# Did the Border crisis end?



## CWOLDOJAX (Sep 5, 2013)

I just scanned drudge, Briebart, HuffPo, CNN, GoogleNews, and a self-defense forum.
No one is talking about the border crisis anymore.

Did I miss something? Ive been busy... but


----------



## HuntingHawk (Dec 16, 2012)

Not much of a problem for Texas right now with 10,000 guardsmen that Perry sent.


----------



## dannydefense (Oct 9, 2013)

There is no border crisis. Just a lot of lefty snowbirds coming back from their vacation.


----------



## bernzzii (Jan 21, 2014)

We got ameridistracted from it


----------



## Jeep (Aug 5, 2014)

Still there, but who is an Oscar or Grammy winner is more important, or hw big Kardashian boobs are


----------



## Arklatex (May 24, 2014)

It's not like any of them are terrorists or have the Ebola virus. Nothing to see just hardworking fruit pickers! Did someone say kardashian boobs?!?


----------



## Smitty901 (Nov 16, 2012)

Obama told the press to shut up about it and they did.


----------



## Jeep (Aug 5, 2014)

Probably true


----------



## Deebo (Oct 27, 2012)

The sheep can only focus on one shiny spinning object at one time.


----------



## StarPD45 (Nov 13, 2012)

Deebo said:


> The sheep can only focus on one shiny spinning object at one time.


I was going to make a comment, but I'd be banned for sure if I did. 
It did involve shiny spinning objects, though.


----------



## CWOLDOJAX (Sep 5, 2013)

Deebo said:


> The sheep can only focus on one shiny spinning object at one time.


Seems to be more sheep, than I expected.


----------



## Camel923 (Aug 13, 2014)

Its now yesterdays news. Burning and looting make a better story. While guardsmen help there is still a lot of open boarder. Can you say New Mexico or Arizona? Texas is so big that it would take about half the US Army to effectively close it.


----------



## Jeep (Aug 5, 2014)

Thats it get me on the Ballot, I'll run but a whole graveyard of bones will come out of the closet.


----------



## alterego (Jan 27, 2013)

CWOLDOJAX said:


> I just scanned drudge, Briebart, HuffPo, CNN, GoogleNews, and a self-defense forum.
> No one is talking about the border crisis anymore.
> 
> Did I miss something? Ive been busy... but


Kim Kardashian Has A New Line Of Clothes In Nude. The Simpsons Entire History Of Episodes SeStarted Broadcast Today On FXS.
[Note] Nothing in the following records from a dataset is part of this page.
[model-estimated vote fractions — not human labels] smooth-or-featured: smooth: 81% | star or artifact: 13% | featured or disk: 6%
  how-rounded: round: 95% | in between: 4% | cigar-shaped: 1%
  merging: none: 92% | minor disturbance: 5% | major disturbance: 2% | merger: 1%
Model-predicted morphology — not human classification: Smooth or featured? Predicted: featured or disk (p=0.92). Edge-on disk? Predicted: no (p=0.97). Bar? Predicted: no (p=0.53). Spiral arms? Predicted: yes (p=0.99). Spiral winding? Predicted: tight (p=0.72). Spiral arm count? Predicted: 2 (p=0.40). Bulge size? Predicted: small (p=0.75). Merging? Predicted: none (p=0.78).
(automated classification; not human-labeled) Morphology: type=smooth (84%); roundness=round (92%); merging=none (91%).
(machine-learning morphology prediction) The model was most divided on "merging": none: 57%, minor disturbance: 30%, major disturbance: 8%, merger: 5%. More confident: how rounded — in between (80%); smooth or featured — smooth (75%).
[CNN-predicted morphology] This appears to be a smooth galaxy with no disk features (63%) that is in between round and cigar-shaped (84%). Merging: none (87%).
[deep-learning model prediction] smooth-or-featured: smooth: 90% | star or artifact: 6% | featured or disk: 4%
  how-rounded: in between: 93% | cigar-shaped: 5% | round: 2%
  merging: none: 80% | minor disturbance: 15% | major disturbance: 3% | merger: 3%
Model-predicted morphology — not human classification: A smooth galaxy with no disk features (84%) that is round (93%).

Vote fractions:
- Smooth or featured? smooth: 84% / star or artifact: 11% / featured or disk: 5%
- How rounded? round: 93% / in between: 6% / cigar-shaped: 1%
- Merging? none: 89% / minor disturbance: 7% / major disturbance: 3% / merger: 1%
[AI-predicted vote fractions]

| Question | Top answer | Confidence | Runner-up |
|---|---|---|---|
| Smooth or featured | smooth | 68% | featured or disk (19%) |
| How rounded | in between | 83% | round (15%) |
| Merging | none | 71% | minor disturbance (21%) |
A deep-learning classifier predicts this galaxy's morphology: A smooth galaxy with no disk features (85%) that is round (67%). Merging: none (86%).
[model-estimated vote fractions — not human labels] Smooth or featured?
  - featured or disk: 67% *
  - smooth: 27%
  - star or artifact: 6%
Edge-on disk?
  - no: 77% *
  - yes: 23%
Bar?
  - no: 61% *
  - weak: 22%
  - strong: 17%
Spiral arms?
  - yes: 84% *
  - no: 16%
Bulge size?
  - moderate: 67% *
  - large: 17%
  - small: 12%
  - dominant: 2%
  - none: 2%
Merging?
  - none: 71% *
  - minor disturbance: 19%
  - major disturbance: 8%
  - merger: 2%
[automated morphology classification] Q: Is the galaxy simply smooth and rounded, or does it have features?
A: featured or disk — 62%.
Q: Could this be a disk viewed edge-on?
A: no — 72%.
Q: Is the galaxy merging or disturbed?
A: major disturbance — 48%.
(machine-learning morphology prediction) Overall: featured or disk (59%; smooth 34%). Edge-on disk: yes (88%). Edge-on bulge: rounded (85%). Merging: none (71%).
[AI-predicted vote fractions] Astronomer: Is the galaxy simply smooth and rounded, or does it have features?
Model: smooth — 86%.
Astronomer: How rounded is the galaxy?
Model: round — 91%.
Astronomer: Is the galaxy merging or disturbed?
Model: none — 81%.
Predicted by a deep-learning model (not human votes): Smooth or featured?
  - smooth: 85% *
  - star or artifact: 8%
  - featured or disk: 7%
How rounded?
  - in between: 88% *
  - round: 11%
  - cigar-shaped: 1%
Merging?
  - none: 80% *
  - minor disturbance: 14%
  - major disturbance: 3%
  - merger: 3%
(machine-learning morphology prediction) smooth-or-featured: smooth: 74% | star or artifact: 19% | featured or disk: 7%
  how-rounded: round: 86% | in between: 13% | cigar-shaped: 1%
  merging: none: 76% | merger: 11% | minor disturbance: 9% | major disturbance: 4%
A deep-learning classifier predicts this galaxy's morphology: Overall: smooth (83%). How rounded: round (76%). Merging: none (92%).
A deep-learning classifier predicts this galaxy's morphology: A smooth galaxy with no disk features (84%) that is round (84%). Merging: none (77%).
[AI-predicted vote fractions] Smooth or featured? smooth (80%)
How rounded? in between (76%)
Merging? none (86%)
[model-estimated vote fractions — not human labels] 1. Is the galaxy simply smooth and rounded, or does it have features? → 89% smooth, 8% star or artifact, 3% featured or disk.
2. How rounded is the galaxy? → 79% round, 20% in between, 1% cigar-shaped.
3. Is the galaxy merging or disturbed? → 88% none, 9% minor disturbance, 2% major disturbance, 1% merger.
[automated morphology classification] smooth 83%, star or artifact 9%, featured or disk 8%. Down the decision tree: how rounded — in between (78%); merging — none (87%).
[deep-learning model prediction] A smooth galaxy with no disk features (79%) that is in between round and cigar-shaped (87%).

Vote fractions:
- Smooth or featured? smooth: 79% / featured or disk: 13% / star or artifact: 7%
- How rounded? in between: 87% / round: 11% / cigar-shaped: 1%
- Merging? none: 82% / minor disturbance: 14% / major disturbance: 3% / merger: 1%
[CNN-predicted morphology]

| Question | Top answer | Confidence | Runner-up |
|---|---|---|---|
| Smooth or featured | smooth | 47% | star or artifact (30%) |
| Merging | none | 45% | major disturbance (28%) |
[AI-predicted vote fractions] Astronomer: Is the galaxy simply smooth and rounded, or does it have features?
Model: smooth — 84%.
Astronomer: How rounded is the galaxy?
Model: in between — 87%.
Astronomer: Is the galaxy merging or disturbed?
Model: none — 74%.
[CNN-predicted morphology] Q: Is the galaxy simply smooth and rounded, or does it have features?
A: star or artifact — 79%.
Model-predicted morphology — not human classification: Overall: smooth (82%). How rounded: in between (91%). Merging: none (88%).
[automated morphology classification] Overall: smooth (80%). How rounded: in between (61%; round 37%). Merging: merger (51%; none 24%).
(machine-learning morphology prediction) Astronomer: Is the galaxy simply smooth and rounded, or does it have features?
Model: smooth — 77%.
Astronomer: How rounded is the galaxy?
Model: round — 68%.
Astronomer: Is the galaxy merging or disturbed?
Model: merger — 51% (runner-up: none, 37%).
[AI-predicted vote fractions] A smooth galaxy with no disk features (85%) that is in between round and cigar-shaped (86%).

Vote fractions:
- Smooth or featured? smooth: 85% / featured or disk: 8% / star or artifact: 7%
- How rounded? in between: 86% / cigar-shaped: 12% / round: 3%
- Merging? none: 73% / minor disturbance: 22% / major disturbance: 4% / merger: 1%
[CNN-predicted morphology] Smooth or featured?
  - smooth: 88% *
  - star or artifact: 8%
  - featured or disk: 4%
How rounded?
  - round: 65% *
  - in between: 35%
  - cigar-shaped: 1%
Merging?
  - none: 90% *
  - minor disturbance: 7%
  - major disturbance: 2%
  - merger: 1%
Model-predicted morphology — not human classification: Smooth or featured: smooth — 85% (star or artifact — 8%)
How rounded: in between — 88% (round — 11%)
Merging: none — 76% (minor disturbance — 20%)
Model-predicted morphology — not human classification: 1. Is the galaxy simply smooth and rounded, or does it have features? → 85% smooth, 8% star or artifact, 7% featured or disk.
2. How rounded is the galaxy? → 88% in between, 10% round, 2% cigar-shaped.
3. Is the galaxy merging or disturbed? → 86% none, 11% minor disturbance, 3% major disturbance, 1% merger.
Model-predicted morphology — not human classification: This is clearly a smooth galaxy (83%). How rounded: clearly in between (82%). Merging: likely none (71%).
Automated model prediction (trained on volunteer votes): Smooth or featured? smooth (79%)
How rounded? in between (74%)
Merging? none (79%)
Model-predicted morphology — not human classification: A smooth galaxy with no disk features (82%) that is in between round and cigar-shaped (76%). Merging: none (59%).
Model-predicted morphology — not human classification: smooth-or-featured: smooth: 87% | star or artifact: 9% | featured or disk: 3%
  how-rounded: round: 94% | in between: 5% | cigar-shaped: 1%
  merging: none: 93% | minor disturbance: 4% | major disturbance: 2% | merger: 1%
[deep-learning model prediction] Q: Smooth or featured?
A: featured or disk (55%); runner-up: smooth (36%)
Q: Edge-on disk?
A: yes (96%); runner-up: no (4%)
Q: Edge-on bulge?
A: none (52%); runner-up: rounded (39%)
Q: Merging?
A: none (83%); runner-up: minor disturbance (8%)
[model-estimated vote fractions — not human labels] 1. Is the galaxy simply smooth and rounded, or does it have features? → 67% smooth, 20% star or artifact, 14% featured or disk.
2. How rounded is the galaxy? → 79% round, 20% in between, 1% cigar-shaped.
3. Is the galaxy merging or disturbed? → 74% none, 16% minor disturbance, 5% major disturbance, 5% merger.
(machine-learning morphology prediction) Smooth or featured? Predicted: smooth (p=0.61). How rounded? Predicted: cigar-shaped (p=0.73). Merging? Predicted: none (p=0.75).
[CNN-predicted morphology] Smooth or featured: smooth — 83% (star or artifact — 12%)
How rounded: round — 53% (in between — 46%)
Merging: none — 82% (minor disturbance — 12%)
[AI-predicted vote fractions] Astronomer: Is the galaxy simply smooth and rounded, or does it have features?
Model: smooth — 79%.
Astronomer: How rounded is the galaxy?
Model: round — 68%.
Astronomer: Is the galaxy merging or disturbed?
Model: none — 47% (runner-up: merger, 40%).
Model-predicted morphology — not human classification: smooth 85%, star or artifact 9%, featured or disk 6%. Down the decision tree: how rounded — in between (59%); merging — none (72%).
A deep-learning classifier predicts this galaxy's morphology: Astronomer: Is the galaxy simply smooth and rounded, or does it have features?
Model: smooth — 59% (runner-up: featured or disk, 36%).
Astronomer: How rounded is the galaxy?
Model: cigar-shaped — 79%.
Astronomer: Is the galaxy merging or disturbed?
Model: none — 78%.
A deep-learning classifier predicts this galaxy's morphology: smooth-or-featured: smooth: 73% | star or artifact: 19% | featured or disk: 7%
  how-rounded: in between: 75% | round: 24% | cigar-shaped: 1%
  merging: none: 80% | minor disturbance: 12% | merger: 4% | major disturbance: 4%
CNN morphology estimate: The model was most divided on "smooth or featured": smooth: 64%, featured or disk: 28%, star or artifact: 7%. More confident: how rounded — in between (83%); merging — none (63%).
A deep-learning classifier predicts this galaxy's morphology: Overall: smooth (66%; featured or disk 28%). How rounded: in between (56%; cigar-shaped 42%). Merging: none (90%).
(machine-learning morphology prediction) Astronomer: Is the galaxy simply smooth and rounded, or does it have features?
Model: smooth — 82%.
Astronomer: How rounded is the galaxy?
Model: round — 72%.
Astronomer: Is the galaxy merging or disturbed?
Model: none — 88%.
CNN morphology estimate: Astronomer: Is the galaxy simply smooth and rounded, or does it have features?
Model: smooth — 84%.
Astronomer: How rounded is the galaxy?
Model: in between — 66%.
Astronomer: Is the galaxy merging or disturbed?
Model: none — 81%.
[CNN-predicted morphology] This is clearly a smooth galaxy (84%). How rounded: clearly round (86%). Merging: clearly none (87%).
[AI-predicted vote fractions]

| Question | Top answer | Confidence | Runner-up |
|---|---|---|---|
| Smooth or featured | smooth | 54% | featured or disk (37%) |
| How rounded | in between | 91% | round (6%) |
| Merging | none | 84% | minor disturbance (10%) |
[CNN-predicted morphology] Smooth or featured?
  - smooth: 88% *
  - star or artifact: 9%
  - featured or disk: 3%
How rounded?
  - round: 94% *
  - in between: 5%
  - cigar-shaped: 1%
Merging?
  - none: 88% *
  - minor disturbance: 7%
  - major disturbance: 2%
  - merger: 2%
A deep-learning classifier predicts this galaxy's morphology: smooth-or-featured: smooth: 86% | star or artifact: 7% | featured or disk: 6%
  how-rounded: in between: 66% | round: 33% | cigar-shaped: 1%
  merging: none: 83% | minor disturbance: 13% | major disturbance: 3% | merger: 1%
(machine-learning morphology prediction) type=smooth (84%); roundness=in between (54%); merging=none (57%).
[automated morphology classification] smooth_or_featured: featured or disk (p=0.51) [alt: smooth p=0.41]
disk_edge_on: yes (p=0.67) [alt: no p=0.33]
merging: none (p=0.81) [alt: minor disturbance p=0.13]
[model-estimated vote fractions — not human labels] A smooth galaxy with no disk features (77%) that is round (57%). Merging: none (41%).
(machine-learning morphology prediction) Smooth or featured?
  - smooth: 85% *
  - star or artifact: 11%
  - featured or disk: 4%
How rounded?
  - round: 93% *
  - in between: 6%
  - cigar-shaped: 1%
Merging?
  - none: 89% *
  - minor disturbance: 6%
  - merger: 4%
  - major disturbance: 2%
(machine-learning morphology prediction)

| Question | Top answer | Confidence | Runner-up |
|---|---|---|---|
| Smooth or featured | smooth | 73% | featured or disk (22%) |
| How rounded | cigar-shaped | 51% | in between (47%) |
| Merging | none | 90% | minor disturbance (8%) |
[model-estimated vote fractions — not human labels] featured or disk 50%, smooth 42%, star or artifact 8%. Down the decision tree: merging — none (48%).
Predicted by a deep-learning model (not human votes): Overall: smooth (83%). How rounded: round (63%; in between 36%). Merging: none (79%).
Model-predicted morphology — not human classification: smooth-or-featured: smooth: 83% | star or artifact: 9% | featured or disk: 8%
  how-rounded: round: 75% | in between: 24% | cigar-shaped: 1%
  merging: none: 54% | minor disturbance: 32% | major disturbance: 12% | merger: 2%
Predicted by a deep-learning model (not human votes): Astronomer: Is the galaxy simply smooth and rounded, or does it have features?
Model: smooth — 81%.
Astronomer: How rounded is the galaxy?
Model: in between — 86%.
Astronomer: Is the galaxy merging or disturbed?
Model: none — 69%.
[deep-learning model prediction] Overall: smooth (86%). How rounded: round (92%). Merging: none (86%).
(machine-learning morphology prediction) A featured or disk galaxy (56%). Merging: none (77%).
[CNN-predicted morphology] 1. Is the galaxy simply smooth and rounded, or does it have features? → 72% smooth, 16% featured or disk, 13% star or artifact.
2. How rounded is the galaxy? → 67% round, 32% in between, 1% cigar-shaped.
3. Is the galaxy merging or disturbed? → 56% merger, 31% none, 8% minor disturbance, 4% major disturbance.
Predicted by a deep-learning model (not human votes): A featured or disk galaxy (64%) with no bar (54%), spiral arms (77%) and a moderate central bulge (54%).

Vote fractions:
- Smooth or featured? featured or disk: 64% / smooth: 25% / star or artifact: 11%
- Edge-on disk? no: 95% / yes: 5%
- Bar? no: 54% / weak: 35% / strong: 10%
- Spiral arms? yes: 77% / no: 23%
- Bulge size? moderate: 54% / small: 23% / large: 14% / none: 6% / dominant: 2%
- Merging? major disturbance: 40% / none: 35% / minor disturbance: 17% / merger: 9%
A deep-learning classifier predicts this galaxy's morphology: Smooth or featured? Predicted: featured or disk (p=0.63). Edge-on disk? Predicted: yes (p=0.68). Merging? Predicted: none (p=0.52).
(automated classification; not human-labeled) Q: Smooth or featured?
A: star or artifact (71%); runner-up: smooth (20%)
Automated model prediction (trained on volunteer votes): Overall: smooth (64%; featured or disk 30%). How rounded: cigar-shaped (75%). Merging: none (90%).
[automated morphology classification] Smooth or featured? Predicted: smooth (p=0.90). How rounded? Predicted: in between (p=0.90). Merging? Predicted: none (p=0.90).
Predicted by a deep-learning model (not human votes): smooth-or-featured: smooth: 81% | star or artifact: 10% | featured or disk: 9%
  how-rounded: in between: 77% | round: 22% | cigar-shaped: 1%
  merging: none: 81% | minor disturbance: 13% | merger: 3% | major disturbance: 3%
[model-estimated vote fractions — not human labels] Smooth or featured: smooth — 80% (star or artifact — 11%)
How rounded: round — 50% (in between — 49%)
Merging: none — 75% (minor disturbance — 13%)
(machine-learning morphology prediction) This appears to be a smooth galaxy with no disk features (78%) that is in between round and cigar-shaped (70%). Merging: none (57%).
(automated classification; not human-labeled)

This Was The News On NPR Yesterday.


----------



## paraquack (Mar 1, 2013)

The Simpsons are doing a special? Will Jessica be on it? I still find it interesting how she rode her brother's shirt tail to fame!


----------



## Renec (Dec 21, 2012)

Every great civilization falls eventually.
Bread and circuses - Wikipedia, the free encyclopedia


----------



## shootbrownelk (Jul 9, 2014)

CWOLDOJAX said:


> I just scanned drudge, Briebart, HuffPo, CNN, GoogleNews, and a self-defense forum.
> No one is talking about the border crisis anymore.
> 
> Did I miss something? Ive been busy... but


 What border are you referring to? The St. Louis / Ferguson Mo. Border? Illegal Aliens from Chicago pouring in!


----------



## mwhartman (Jun 26, 2012)

The current trend -- get the sheep stirred up on a topic. Run the topic for two or three weeks then run a new topic/emergency to the sheep because their attention span has been exceeded!!!!!!!!!


----------



## Ripon (Dec 22, 2012)

My conspiracy side believes the border "crises" was a conceived act by this regime to try and take the mid term elections from the conservatives. I think they believed the Mexican / Central / a South Americans would save the left as the right blocked the importation of the "poor" children. Oops...it I didn't go over well so a white cop shot a little (290lb) boy and the radicals we left in Iraq chopped off a reporters head instead.



CWOLDOJAX said:


> I just scanned drudge, Briebart, HuffPo, CNN, GoogleNews, and a self-defense forum.
> No one is talking about the border crisis anymore.
> 
> Did I miss something? Ive been busy... but


----------



## Inor (Mar 22, 2013)

mwhartman said:


> The current trend -- get the sheep stirred up on a topic. Run the topic for two or three weeks then run a new topic/emergency to the sheep because their attention span has been exceeded!!!!!!!!!


Ditto that.


----------



## dannydefense (Oct 9, 2013)

CWOLDOJAX said:


> Seems to be more sheep, than I expected.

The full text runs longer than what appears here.